The order was abolished with the fall of the Romanovs in 1917 but, unlike other Polish orders awarded by the Tsars, the Order of Saint Stanislaus was not revived by the newly independent Second Polish Republic (possibly because in its Russian form it was often awarded by the imperial government to those Poles who co-operated with Russian rule making the order a symbol of subservience to an occupying power).

Instead, the newly founded Order of Polonia Restituta was created as an attributed Polish successor to the order.

==Insignia==
Both the Polish and Russian badges hung from a red ribbon with white strips near its borders (i.e., the colors of the Polish coat of arms and flag), a ribbon which they share with the modern Order of Polonia Restituta.

The order also had an eight-pointed star with straight rays with a central medallion bearing the letters "SS" surrounded by the Latin words "Praemiando incitat", which is in turn surrounded by a laurel wreath. The star has essentially the same design in both its Polish and Russian forms.

===Polish===
The original Polish badge of the order was a red enameled Maltese cross with white enameled Polish eagles between its arms and with a central medallion bearing an enameled image of Saint Stanislaus in his episcopal vestment surrounded by a gold laurel wreath.

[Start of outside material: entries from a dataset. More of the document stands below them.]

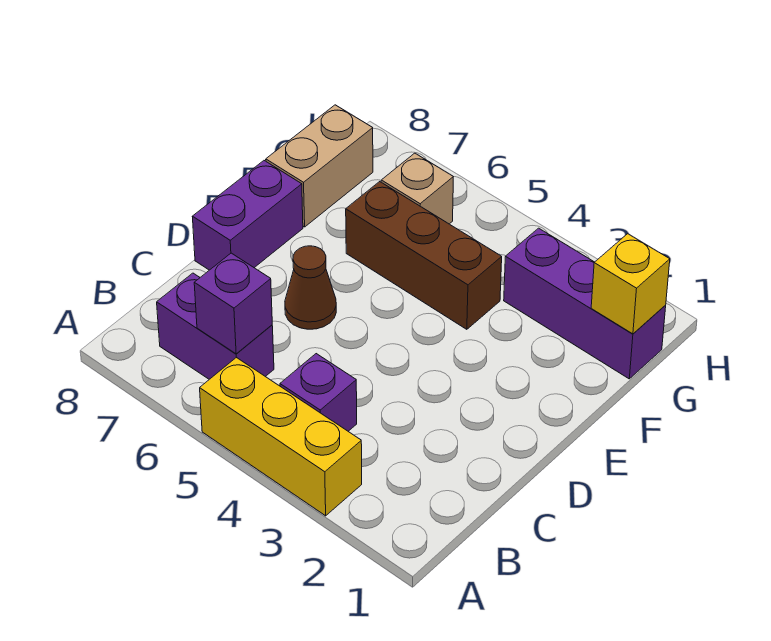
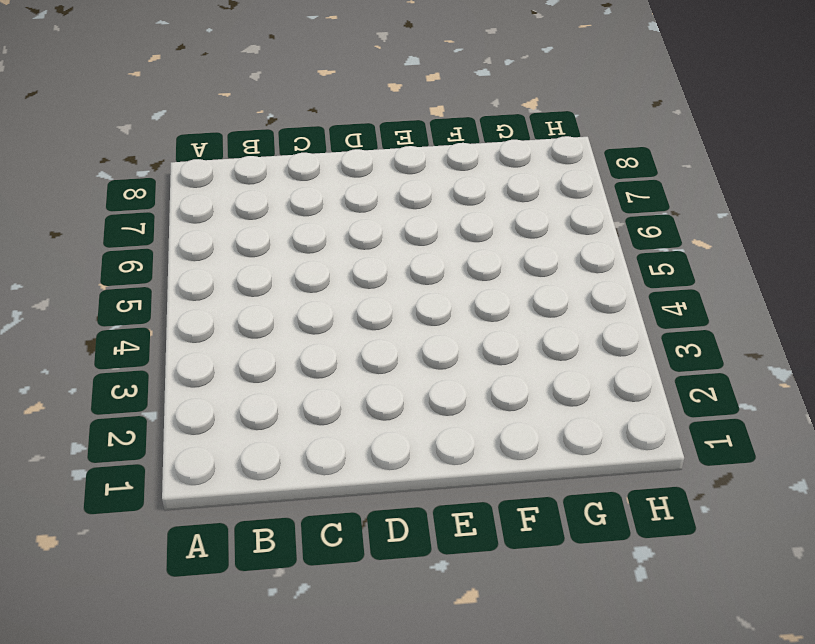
none -> yellow brick A3:A5 level 1
none -> purple brick B4 level 1

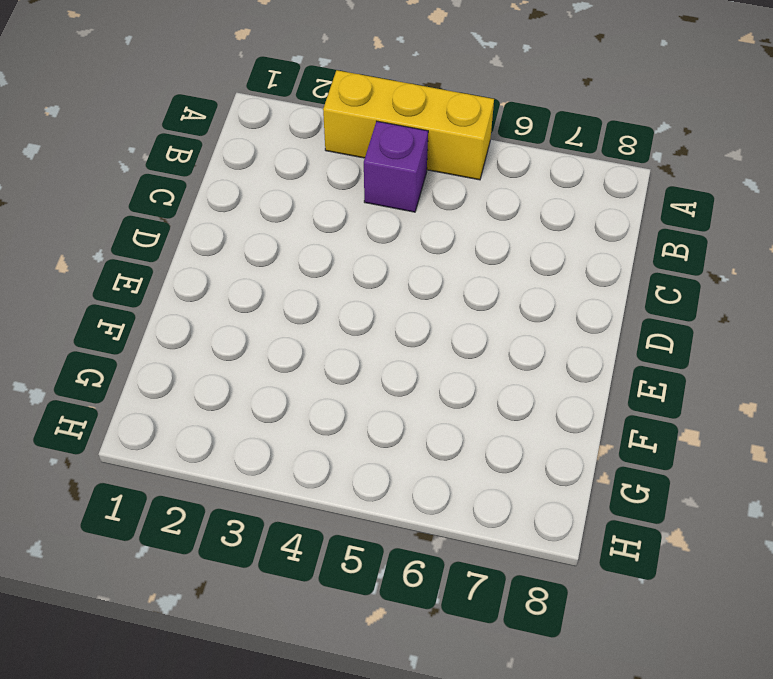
none -> purple brick B6:B7 level 1
none -> brown cone D6 level 1

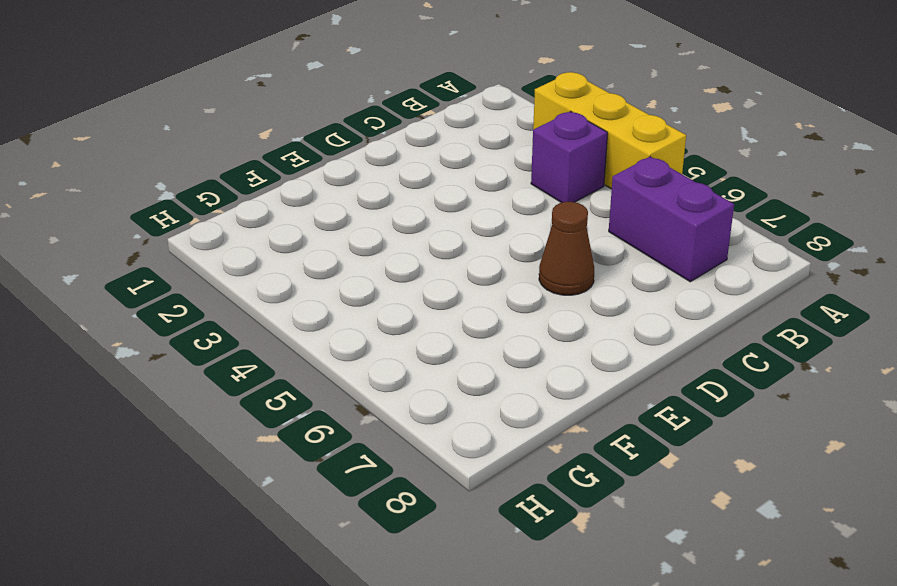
none -> purple brick D8:E8 level 1
none -> brown brick F4:F6 level 1

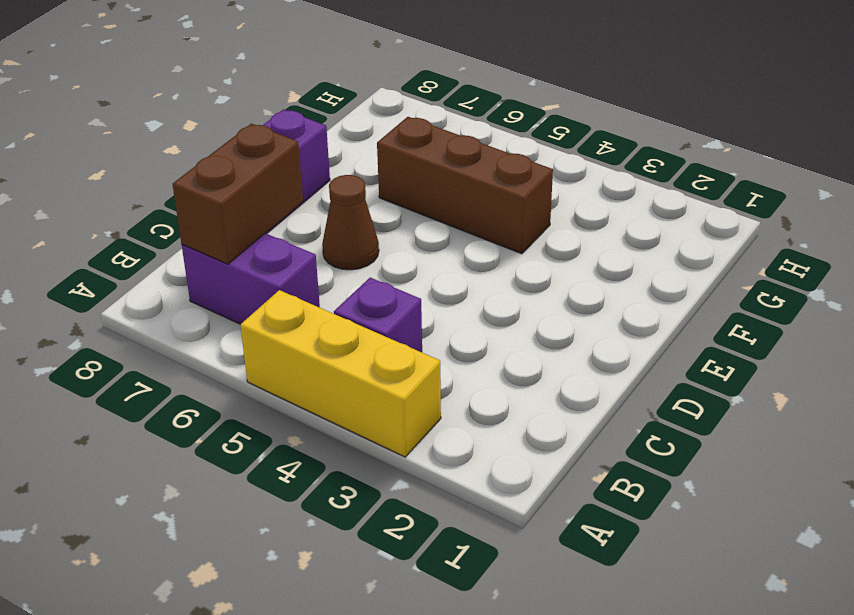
brown brick B7:C7 level 2 -> none
none -> tan brick F8:G8 level 1
none -> purple brick G1:G3 level 1

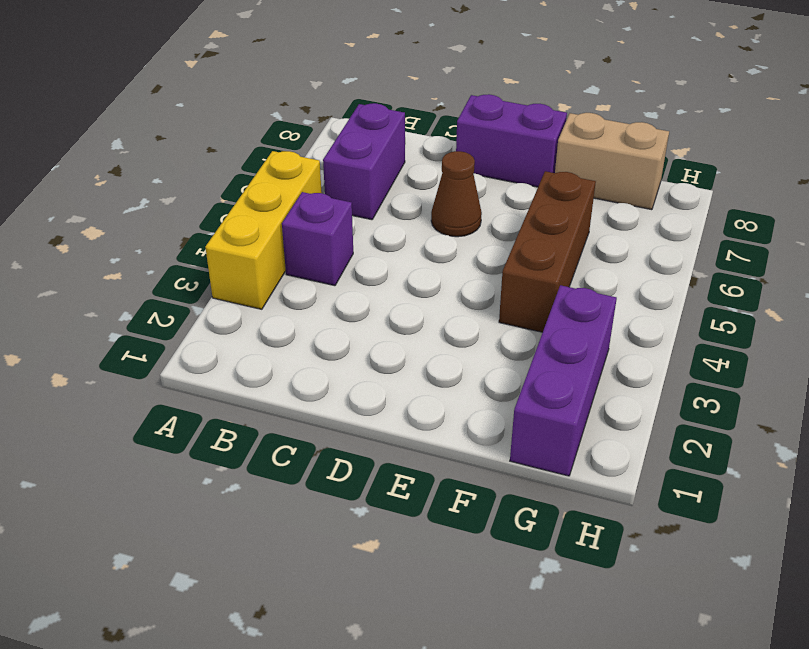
none -> tan brick G6 level 1
none -> purple brick B6 level 2

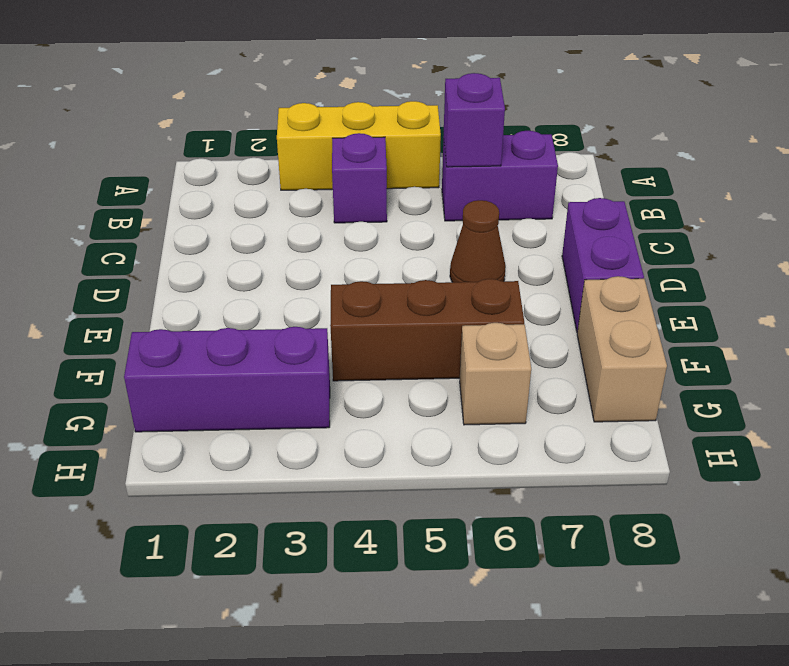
none -> yellow brick G1 level 2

In its original Polish form the knights of the Order wore a red, white and silver habit modelled on the traditional dress of a Polish nobleman (i.e., zupan, kontusz, pas kontuszowy and delia).

===Russian===
In the Russian version of the badge, the Polish white eagles were replaced with gold Russian double-headed imperial eagles, their wings partially overlapping the arms of the cross and the central medallion bearing the letters "SS" in red on a white enamel background instead of the original image of the saintly bishop, surrounded by a green enamel laural wreath. There is also a semi-circle of gold rays between each of the points of arms of the Maltese cross.

==Legacy==

Today, there are two main competing claims to the represent the Order of Saint Stanislaus: the Russian Order of Saint Stanislaus (Imperial House of Romanov), awarded by the head of the House of Romanov, and the Polish Order of Polonia Restituta, a governmental order of merit awarded by the President of Poland and considered by some as a type of successor.